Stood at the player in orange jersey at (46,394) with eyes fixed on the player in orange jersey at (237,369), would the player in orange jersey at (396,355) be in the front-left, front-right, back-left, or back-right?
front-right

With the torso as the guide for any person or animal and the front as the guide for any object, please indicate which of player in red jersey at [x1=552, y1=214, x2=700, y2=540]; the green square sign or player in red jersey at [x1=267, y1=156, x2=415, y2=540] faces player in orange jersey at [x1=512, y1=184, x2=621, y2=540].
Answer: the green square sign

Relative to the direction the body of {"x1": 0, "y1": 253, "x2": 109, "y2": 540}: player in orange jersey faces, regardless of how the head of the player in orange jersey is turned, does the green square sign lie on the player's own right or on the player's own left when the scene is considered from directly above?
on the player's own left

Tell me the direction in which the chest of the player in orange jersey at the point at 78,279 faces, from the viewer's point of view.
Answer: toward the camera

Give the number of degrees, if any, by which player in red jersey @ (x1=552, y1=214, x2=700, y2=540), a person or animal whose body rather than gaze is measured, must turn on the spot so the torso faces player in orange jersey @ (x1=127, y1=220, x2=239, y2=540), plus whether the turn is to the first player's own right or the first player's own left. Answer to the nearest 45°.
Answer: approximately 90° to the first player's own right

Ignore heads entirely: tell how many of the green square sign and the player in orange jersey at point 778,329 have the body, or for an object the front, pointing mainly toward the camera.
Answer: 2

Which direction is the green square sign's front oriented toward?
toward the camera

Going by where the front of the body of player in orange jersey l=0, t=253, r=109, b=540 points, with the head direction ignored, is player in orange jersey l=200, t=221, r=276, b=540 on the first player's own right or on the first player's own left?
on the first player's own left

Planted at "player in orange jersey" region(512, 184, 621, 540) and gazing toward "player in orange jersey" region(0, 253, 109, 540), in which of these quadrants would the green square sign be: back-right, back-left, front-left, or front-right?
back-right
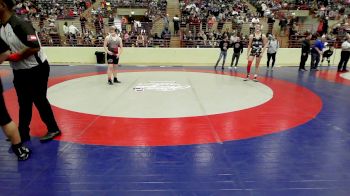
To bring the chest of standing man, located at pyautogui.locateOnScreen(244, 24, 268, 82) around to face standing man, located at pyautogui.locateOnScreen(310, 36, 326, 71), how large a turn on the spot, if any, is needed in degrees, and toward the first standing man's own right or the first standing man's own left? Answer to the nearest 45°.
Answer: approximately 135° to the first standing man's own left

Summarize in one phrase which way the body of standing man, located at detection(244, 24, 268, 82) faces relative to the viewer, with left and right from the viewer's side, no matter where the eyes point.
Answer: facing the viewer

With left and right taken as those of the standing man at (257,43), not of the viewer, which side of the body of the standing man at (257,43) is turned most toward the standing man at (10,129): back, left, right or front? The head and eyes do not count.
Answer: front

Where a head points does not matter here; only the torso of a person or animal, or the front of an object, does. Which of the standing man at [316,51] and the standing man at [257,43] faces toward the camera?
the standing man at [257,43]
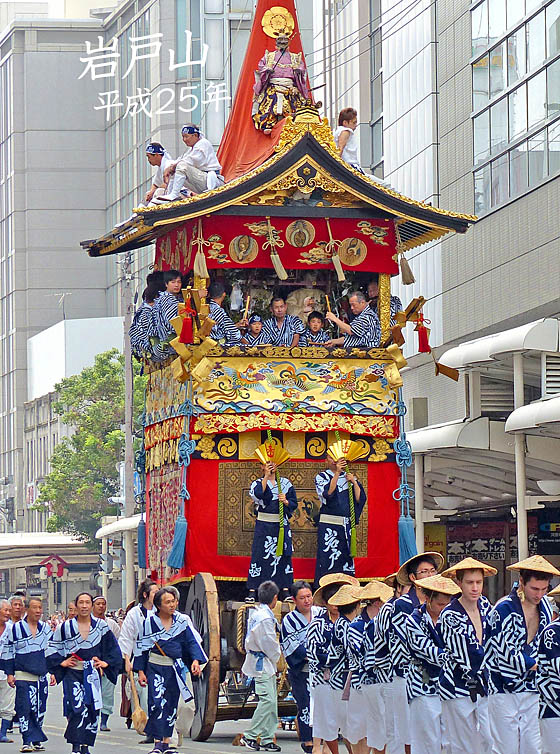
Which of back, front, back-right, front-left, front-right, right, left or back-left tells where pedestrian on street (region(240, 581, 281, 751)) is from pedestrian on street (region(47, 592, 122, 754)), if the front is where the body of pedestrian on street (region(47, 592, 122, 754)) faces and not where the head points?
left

## [Work to be completed]
Rewrite all of the data above as a two-column CSV headed input and output, with one row per text-and-answer pair and each field enclosed in double quotes, line breaks replaced by spaces. Leave out the pictures.

## [Task output]
input,output
"Stood at the player in orange jersey at (46,394) with eyes fixed on the player in orange jersey at (237,369), would the player in orange jersey at (396,355) be in the front-left, front-right, back-left, or back-right?","front-right"
"With the torso as the guide for any person or animal and the front as the guide for any object, please indicate which of player in red jersey at [x1=552, y1=214, x2=700, y2=540]; the green square sign or player in red jersey at [x1=267, y1=156, x2=415, y2=540] faces player in orange jersey at [x1=512, y1=184, x2=621, y2=540]. Answer:","the green square sign"
"Relative to the direction the body of {""x1"": 0, ""y1"": 253, ""x2"": 109, ""y2"": 540}: player in orange jersey faces, regardless of how the head of the player in orange jersey is turned, does the green square sign lie on the player's own right or on the player's own left when the scene is considered from directly above?","on the player's own left"
"Tell me the direction in which the chest of the player in orange jersey at the point at 78,279 faces, from the viewer's point of view. Answer:","toward the camera"
"Give the number of degrees, if any, by which player in red jersey @ (x1=552, y1=214, x2=700, y2=540), a person or animal whose body rather than gaze is measured, must turn on the spot so the torso faces player in orange jersey @ (x1=127, y1=220, x2=239, y2=540), plus whether the turn is to the first player's own right or the first player's own left. Answer to the nearest 45°. Answer:","approximately 90° to the first player's own right"
"Ignore heads entirely: tell how many of the green square sign and the player in orange jersey at point 778,329 have the body, or for an object the front, pointing mainly toward the camera. Answer:","2"
"Which direction is the green square sign's front oriented toward?","toward the camera"
"Going by where the front of the body of player in orange jersey l=0, t=253, r=109, b=540 points, with the head direction ignored, is player in orange jersey l=200, t=221, r=276, b=540 on the first player's own right or on the first player's own left?","on the first player's own left"
"Planted at ""player in orange jersey"" region(512, 184, 621, 540) and gazing toward ""player in orange jersey"" region(0, 253, 109, 540), in which of these quadrants would the green square sign be: back-right, back-left, front-left, or front-right?","back-right"
"To bring the chest of standing man, located at pyautogui.locateOnScreen(244, 24, 268, 82) around to face standing man, located at pyautogui.locateOnScreen(310, 36, 326, 71), how large a turn on the spot, if any, is needed in degrees, and toward the first standing man's own right or the first standing man's own left? Answer to the nearest 45°. Answer:","approximately 135° to the first standing man's own left"
"Summarize in one phrase which way the body of standing man, located at detection(244, 24, 268, 82) faces relative to the viewer, with left and right from the viewer's side, no matter where the eyes point. Answer:","facing the viewer"
"With left and right taken as those of the standing man at (257,43), not of the viewer, which side of the body of the standing man at (257,43) is turned most toward the standing man at (10,129): back, left, right or front? The head and eyes do not count. Answer:","front"
"Where a head points does not matter here; only the torso of a person or animal, or the front of an object, does. Which of the standing man at [316,51] and the standing man at [257,43] faces toward the camera?","the standing man at [257,43]"
"Which of back, front, back-right, front-left, front-right, right, left or back-left tells where pedestrian on street (region(240, 581, 281, 751)) is from pedestrian on street (region(47, 592, 122, 754)), if the front is where the body of pedestrian on street (region(47, 592, 122, 754)) faces and not where the head points?","left"